I use my Zune all the time, and like many portable media players, it transcodes (squishes) video that it downloads from the web to its preferred size and codec. For example, if I download an ABCNews Podcast, it might be 600 megs, but then Zune automatically squishes it to say, 300 megs. It puts that in %AppData%\Local\Microsoft\Zune\Transcoded Files Cache. I'm not sure how to move that folder, and I've looked all over the Zune app. I know I can set the Max Size, but I want it off my drive. So, I make a SymLink. This is a way to fake out apps (Unix people know this) by making a folder POINT to another place.

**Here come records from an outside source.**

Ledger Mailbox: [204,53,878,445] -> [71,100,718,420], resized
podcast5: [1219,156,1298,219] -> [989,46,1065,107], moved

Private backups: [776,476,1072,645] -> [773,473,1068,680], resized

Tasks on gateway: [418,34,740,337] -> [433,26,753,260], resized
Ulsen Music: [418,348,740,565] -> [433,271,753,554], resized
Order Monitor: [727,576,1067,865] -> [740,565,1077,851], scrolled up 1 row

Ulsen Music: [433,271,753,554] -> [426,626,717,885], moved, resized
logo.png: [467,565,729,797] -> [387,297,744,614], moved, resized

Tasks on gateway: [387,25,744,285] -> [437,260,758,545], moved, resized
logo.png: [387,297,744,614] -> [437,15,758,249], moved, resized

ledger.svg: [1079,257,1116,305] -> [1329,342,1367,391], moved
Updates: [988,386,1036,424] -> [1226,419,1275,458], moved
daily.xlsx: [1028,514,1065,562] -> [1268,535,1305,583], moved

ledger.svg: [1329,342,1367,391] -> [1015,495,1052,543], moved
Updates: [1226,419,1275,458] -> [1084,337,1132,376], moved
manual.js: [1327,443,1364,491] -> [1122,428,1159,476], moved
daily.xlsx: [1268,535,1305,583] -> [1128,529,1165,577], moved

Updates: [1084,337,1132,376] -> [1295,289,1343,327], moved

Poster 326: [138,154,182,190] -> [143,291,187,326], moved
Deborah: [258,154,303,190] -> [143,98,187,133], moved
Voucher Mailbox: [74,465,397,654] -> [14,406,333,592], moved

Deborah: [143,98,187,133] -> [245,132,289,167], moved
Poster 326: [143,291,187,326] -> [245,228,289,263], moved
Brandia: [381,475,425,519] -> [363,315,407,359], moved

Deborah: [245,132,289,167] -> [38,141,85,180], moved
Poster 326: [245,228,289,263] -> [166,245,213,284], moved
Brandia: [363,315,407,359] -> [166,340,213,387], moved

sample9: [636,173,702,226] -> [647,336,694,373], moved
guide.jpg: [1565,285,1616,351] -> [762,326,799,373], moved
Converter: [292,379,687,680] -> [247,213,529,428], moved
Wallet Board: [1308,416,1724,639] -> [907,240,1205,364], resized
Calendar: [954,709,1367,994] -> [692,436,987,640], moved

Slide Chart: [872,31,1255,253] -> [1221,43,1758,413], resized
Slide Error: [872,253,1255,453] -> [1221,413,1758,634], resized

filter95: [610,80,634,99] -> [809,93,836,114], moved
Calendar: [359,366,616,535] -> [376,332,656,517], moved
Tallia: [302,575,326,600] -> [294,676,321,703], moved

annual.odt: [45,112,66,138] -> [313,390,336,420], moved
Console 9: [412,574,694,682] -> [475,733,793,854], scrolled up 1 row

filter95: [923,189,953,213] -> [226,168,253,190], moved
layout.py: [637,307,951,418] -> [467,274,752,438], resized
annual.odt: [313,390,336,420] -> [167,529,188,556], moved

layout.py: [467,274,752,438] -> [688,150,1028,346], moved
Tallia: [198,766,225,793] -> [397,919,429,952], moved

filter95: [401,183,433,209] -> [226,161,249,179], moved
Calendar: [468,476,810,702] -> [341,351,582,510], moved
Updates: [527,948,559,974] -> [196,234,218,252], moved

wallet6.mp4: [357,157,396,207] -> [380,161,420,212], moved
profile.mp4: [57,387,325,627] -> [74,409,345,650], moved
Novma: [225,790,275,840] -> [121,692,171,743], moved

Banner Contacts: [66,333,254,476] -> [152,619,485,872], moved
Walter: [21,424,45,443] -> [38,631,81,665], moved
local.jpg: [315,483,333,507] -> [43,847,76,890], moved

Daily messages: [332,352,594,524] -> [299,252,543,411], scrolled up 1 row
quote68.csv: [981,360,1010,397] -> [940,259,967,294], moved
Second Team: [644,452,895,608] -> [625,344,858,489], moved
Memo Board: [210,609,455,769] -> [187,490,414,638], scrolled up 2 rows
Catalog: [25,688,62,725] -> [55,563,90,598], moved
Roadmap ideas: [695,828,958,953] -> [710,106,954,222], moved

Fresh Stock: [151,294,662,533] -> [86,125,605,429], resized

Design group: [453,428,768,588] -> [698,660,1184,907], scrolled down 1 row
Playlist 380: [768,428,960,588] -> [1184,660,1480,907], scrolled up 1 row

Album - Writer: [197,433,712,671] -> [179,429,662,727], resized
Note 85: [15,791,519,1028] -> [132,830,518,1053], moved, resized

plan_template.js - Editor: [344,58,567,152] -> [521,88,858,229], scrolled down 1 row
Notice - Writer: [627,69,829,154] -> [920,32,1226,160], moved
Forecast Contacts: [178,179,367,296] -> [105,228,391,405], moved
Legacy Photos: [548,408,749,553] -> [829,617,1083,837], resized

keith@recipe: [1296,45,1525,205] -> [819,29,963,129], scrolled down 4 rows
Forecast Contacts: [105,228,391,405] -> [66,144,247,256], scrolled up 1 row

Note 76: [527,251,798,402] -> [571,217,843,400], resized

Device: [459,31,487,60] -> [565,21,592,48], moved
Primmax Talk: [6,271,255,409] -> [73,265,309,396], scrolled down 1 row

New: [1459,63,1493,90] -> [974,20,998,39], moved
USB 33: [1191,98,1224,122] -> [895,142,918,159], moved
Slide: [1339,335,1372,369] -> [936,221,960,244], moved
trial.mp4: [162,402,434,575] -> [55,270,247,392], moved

From an admin command prompt, I went into the Zune temp folder and deleted that Transoded Files Cache directory. Then I typed:
mklink /d "Transcoded Files Cache" "d:\Zune Transcoded Files Cache"
So that directory really points to one on my D: drive. I can confirm it with dir:
Directory of C:\Users\Scott\AppData\Local\Microsoft\Zune
10/19/2008 02:24 PM <DIR> .
10/19/2008 02:24 PM <DIR> ..
10/19/2008 02:25 PM <DIR> Art Cache
07/15/2008 08:56 AM <DIR> DeviceInbox
10/19/2008 02:24 PM <SYMLINKD> Transcoded Files Cache [d:\Zune Transcoded Files Cache]
Again, this is really dangerous, especially if you forget you did it. Also, not every application understands these and older disk management or directory management apps can get confused. You have been warned. I like it for me. This got me back 8 gigs of space.
What did I miss, Dear Reader? I'm sure I missed something.